As an aside, the definition of π is the circumference/diameter of a circle. This is a simple but irregular definition. π is an infinitesimal number that does not cycle. So, is it the circumference that cannot be determined or the diameter that cannot be determined? How can we create a circle in the real world whose circumference or diameter cannot be determined? Or We are determined by irregular infinitesimal number?

宇宙的真相是甚麼? 一個大爆炸? 一場高維度的試驗? 還是一個程式碼? 有時有趣的想像也有可能就是宇宙的真相 :

試想我們的宇宙可能是由一個簡單的規則加上確定的演算法,這是什麼意思呢?

首先我們先來描述一下背景歷史 :

20 世紀 40 年代,斯坦尼斯瓦夫·烏拉姆 (Stanislaw Ulam ) 在洛斯阿拉莫斯國家實驗室工作時,使用簡單的晶格網絡作為模型研究了晶體的生長。 與此同時,烏拉姆在洛斯阿拉莫斯的同事約翰·馮·諾依曼正在研究自我複製系統的問題。馮·諾依曼的最初設計是基於一個機器人建造另一個機器人的概念。這種設計稱為運動學模型。

至50 年代末烏拉姆與馮·諾依曼創建了一種計算液體運動的方法。此方法的驅動概念是將液體視為一組離散單元,並根據其鄰居的行為計算每個單元的運動。第一個元胞自動機系統就這樣誕生了。
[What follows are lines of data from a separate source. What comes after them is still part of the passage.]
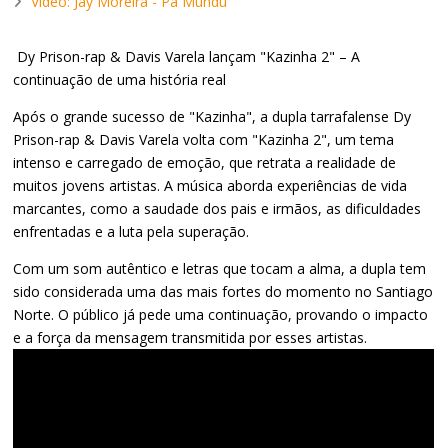
Video: Jay Moreira - Pa Mundu
Dy Prison-rap & Davis Varela lançam "Kazinha 2" – A
continuação de uma história real
Após o grande sucesso de "Kazinha", a dupla tarrafalense Dy
Prison-rap & Davis Varela volta com "Kazinha 2", um tema
intenso e carregado de emoção, que retrata a realidade de
muitos jovens artistas. A música aborda experiências de vida
marcantes, como a saudade dos pais e irmãos, as dificuldades
enfrentadas e a luta pela superação.
Com um som autêntico e letras que tocam a alma, a dupla tem
sido considerada uma das mais fortes do momento no Santiago
Norte. O público já pede uma continuação, provando o impacto
e a força da mensagem transmitida por esses artistas.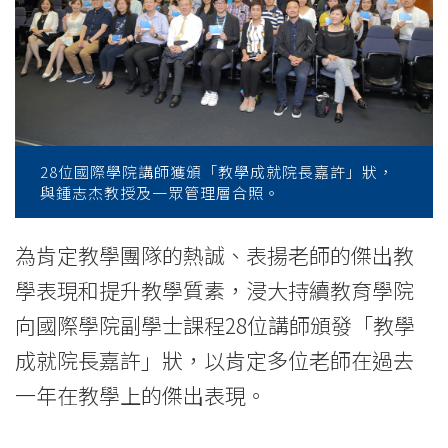
成
就
院
長
嘉
28位國際學院講師獲頒「教學成就院長嘉許」狀，
與鍾志杰教授及一眾管理層合照。
許」
2017/18
為肯定教學團隊的熱誠、表揚老師的傑出教
學表現和提升教學質素，浸大持續教育學院
-
向國際學院副學士課程28位講師頒發「教學
學
成就院長嘉許」狀，以肯定多位老師在過去
院
一年在教學上的傑出表現。
消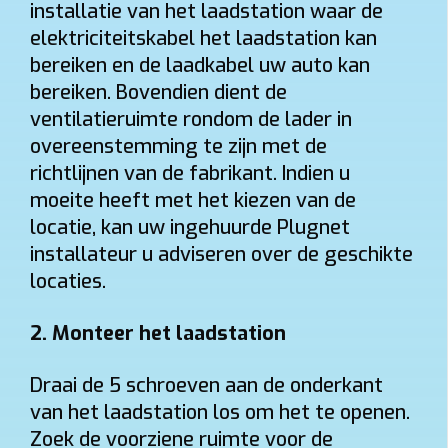
installatie van het laadstation waar de
elektriciteitskabel het laadstation kan
bereiken en de laadkabel uw auto kan
bereiken. Bovendien dient de
ventilatieruimte rondom de lader in
overeenstemming te zijn met de
richtlijnen van de fabrikant. Indien u
moeite heeft met het kiezen van de
locatie, kan uw ingehuurde Plugnet
installateur u adviseren over de geschikte
locaties.
2.
Monteer het laadstation
Draai de 5 schroeven aan de onderkant
van het laadstation los om het te openen.
Zoek de voorziene ruimte voor de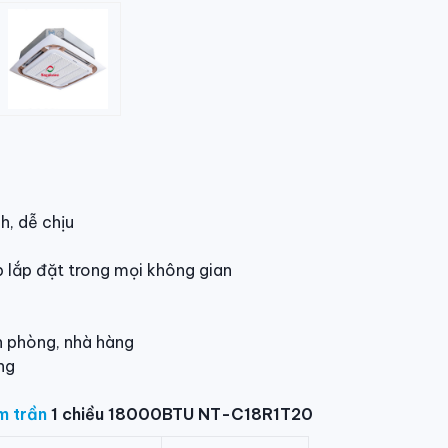
h, dễ chịu
 lắp đặt trong mọi không gian
n phòng, nhà hàng
ng
m trần
1 chiều 18000BTU NT-C18R1T20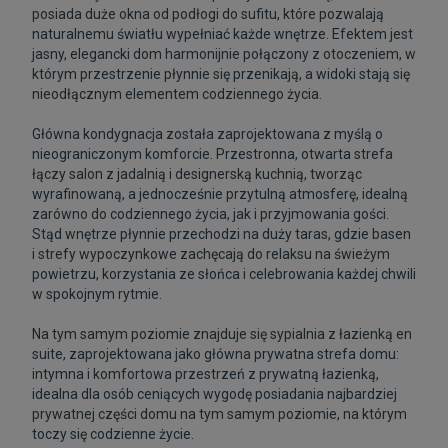
posiada duże okna od podłogi do sufitu, które pozwalają
naturalnemu światłu wypełniać każde wnętrze. Efektem jest
jasny, elegancki dom harmonijnie połączony z otoczeniem, w
którym przestrzenie płynnie się przenikają, a widoki stają się
nieodłącznym elementem codziennego życia.
Główna kondygnacja została zaprojektowana z myślą o
nieograniczonym komforcie. Przestronna, otwarta strefa
łączy salon z jadalnią i designerską kuchnią, tworząc
wyrafinowaną, a jednocześnie przytulną atmosferę, idealną
zarówno do codziennego życia, jak i przyjmowania gości.
Stąd wnętrze płynnie przechodzi na duży taras, gdzie basen
i strefy wypoczynkowe zachęcają do relaksu na świeżym
powietrzu, korzystania ze słońca i celebrowania każdej chwili
w spokojnym rytmie.
Na tym samym poziomie znajduje się sypialnia z łazienką en
suite, zaprojektowana jako główna prywatna strefa domu:
intymna i komfortowa przestrzeń z prywatną łazienką,
idealna dla osób ceniących wygodę posiadania najbardziej
prywatnej części domu na tym samym poziomie, na którym
toczy się codzienne życie.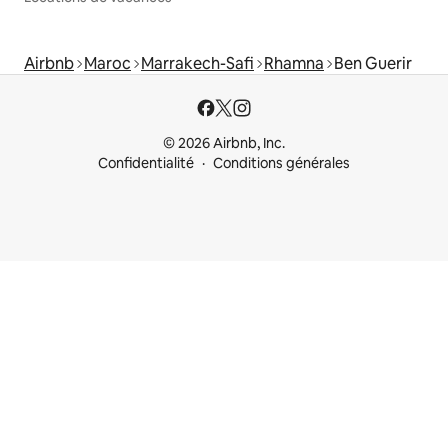
Airbnb
Maroc
Marrakech-Safi
Rhamna
Ben Guerir
© 2026 Airbnb, Inc.
Confidentialité
Conditions générales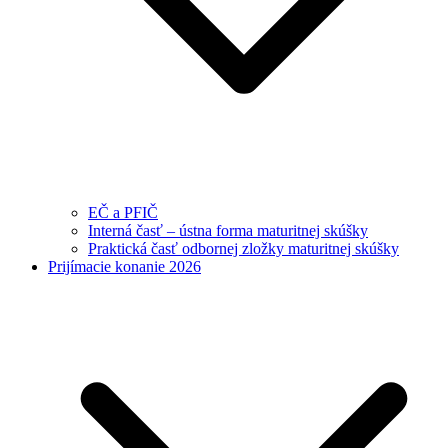
EČ a PFIČ
Interná časť – ústna forma maturitnej skúšky
Praktická časť odbornej zložky maturitnej skúšky
Prijímacie konanie 2026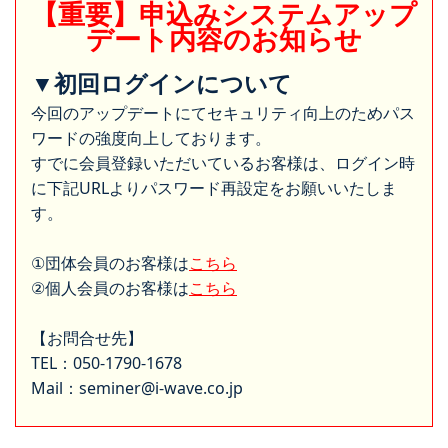
【重要】申込みシステムアップ
デート内容のお知らせ
▼初回ログインについて
今回のアップデートにてセキュリティ向上のためパス
ワードの強度向上しております。
すでに会員登録いただいているお客様は、ログイン時
に下記URLよりパスワード再設定をお願いいたしま
す。
①団体会員のお客様は
こちら
②個人会員のお客様は
こちら
【お問合せ先】
TEL：050-1790-1678
Mail：seminer@i-wave.co.jp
在 1970 年代,由約翰·康威 (John Conway)發明了一種名為「生命遊戲」的二態二維元胞自動機,並由馬丁·加德納 (Martin Gardner)在《科學美國人》文章中推廣,其規則如下:

任何少於兩個鄰居的活細胞都會死亡,就像人口不足造成的一樣。
任何有兩個或三個鄰居的活細胞都會生存到下一代。
任何具有超過三個鄰居的活細胞都會死亡,就像人口過剩一樣。
任何具有恰好三個活鄰居的死細胞都會變成活細胞,就像透過繁殖一樣。

Stephen Wolfram於 1981 年中期開始獨立研究元胞自動機,此前他考慮了自然界中複雜模式的形成是如何違反熱力學第二定律的。他的研究最初是出於對大腦中的神經網路等系統建模的願望。 1983年 6 月,他在《現代物理學評論》上發表了他的第一篇論文,研究基本元胞自動機(特別是規則 30 ) 。的意外複雜性使Wolfram 懷疑性質可能是由於類似的機制。

更完整的內容可以參照wiki對元細胞自動機的說明

好的,就算不了解這些歷史也沒有關係,我們先了解元細胞自動機的演算法則:

Wolfram設計的元細胞自動機的說明,初等元胞自動機是一維元胞自動機,其中有兩種可能的狀態(標記為0 和1),並且確定下一代元胞狀態的規則僅取決於該元胞的目前狀態。簡單來說,決定現在細胞狀態的條件,是上一代與其左右鄰居的狀態。

以規則30為例 :

規則30演算法

假設上一代與其鄰居的排列為 010,而在規則30的宇宙中010演算會等於1,這個細胞的狀態就是1。而當我們依序從一個點開始生成,並依照規則30的演算法,就會出現文章開頭的30號宇宙的圖。

是的,一個確定的規則與演算法,生成了一連串的無規律細胞,而將同一代的細胞狀態疊加就能生成一個無序的數列。

一個元細胞,兩種狀態,三個母代,就能誕生出千變萬化的宇宙,如果熟捻中國道家的人可能會驚訝地說,這不就是老子〔道德經〕第四十二章:「道生一,一生二,二生三,三生萬物。萬物負陰而抱陽,沖氣以為和。」

而這樣的宇宙到底能有多少個呢?

共有0–255個宇宙,每個宇宙都有自身的鏡像與補集,以及鏡像的補集,也就是4個相似宇宙。也就是64個類別,目前也在思考邊界與無窮大的問題,因為如果邊界迴疊會造成干擾,但可得到正確的上一代資訊,不然就是隨著每一代循環發生宇宙就要擴大一次,從1邁向無窮大的擴張。也可能就是邊界干擾產生進而發生收縮,然後又變回一點。

有興趣可以至Wolfram的數學世界,那裏有詳盡的256個宇宙。有些是一片空白,有些則是填滿了細胞。而規則30宇宙有什麼特別的呢? 規則30宇宙與我們所處的宇宙有許多性質相似之處。例如從一邊看是有序,從另一邊看則是渾沌,有規律的法則與明確的過去,卻沒有規律的未來…還有許多有趣之處就留給大家自行去探討。

科學擅長於觀察現象,並從現象中找到規律與原理,但面對浩瀚的宇宙,越來越多現象並不存在著規律,卻又基於一個簡單的規則運行,我們又該如何去理解呢?

題外話,圓周率π的定義為一個圓的周長/直徑,這是一個簡單規則卻沒有規律的定義,π是一個不循環的無窮小數,那麼究竟是周長不能確定,還是直徑不能確定呢? 我們又如何在真實世界中創造出一個不能確定周長或是直徑的圓呢? 又或是我們確定在不循環的無窮小數之上呢?